Expanding health coverage might not cost as much as policymakers assume, according to a new study.

The study, released Tuesday by the Commonwealth Fund, was conducted by researchers at Harvard Medical School. It shows that individuals who were either continuously or intermittently uninsured between the ages of 51 and 64 cost Medicare more than those who had continuous insurance coverage in the years prior to Medicare eligibility.

On average, those who were previously uninsured cost Medicare an additional $1,000 annually per person when compared with those who had been consistently covered. These increased costs were due primarily to complications resulting from cardiovascular disease and diabetes and from apparently delayed surgeries for arthritis, the study found.
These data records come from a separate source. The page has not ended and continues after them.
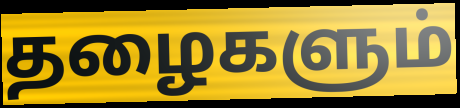
தழைகளும்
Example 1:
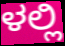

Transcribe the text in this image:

ಳಲ್ಲಿ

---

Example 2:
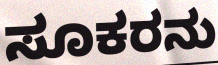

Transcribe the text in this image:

ಸೂಕರನು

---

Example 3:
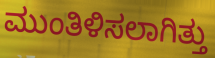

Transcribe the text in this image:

ಮುಂತಿಳಿಸಲಾಗಿತ್ತು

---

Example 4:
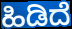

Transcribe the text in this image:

ಹಿಡಿದೆ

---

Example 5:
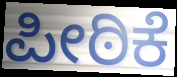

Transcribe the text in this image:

ಪೀಠಿಕೆ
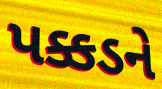
પક્કડને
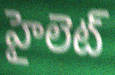
హైలెట్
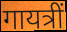
गायत्रीं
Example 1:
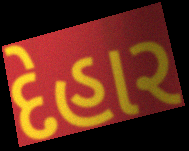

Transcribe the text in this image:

દેહાર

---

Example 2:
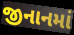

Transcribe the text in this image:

જીનાનમાં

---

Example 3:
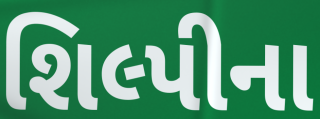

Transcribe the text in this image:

શિલ્પીના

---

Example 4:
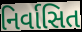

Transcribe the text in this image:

નિર્વાસિત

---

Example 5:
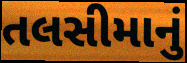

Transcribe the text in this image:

તલસીમાનું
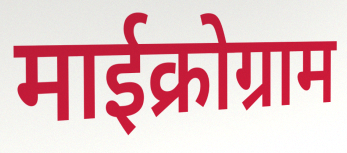
माईक्रोग्राम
According to authors of the study, this is the first published study to use actual Medicare claims data to demonstrate how expanding health insurance coverage before age 65 may lead to lower Medicare spending after age 65.
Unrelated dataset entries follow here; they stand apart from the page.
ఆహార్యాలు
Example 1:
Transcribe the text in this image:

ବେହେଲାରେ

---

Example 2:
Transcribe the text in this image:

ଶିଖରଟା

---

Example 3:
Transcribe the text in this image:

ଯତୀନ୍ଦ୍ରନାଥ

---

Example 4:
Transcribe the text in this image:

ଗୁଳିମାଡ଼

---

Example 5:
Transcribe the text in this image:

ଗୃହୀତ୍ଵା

The researchers estimate that filling in the coverage gaps for adults who are uninsured between ages 51 to 64 would cost $197 billion due to greater healthcare use before 65. However, the increase in healthcare for this same group would potentially reduce subsequent Medicare spending by $98 billion, with an overall net cost of $99 billion.
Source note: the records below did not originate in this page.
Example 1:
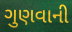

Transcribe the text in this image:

ગુણવાની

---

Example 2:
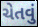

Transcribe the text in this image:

ચેતવું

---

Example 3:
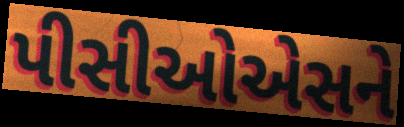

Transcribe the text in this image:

પીસીઓએસને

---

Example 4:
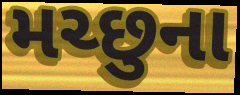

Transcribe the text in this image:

મચ્છુના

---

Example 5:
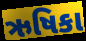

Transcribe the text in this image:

ઋષિકા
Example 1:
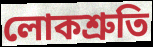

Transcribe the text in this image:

লোকশ্রুতি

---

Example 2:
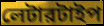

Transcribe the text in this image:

লেটারটাইপ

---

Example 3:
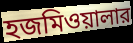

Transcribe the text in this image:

হজমিওয়ালার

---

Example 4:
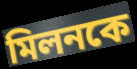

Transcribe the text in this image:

মিলনকে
Typically, when the costs of covering the uninsured are calculated, analysts focus on the increased use of healthcare associated with gaining coverage but not the resulting health benefits, authors of the study said. These health gains may be substantial, particularly for those with treatable medical conditions.

"Providing health insurance coverage to older uninsured adults may not cost as much as previously thought," said Michael McWilliams, lead author of the study and an assistant professor at Harvard Medical School.

Researchers used the Health and Retirement Study, a nationally representative longitudinal survey that collected health insurance and other information from a large sample of adults and Medicare claims data to conduct the study.

"The bulk of the higher spending was explained by chronic conditions we know how to treat, which makes perfect clinical sense." said McWilliams. "When uninsured adults do not receive adequate care for hypertension, heart disease and diabetes before age 65, they develop complications that require costlier care after age 65."

Commonwealth Fund President Karen Davis said the debate over health reform has focused on its costs rather than its benefits. "This important study shows that closing the gaps in health insurance coverage for older adults can have important benefits in controlling chronic conditions early on-contributing to better health and lower cost once they reach age 65 and qualify for Medicare," she said. "These findings point to the urgent need to act on comprehensive health reform to ensure secure and stable coverage for all Americans, and slow the rise in healthcare costs for employers, families and government."

According to senior author John Ayanian, a professor of healthcare policy and medicine at Harvard Medical School and Brigham and Women's Hospital and a professor of health policy and management at the Harvard School of Public Health, the study suggests that not only are there substantial health benefits to expanding coverage, but the economic cost may not be as steep as previously thought.

"These potential economic benefits to the Medicare program are important to consider when evaluating proposals to expand coverage before age 65," he said.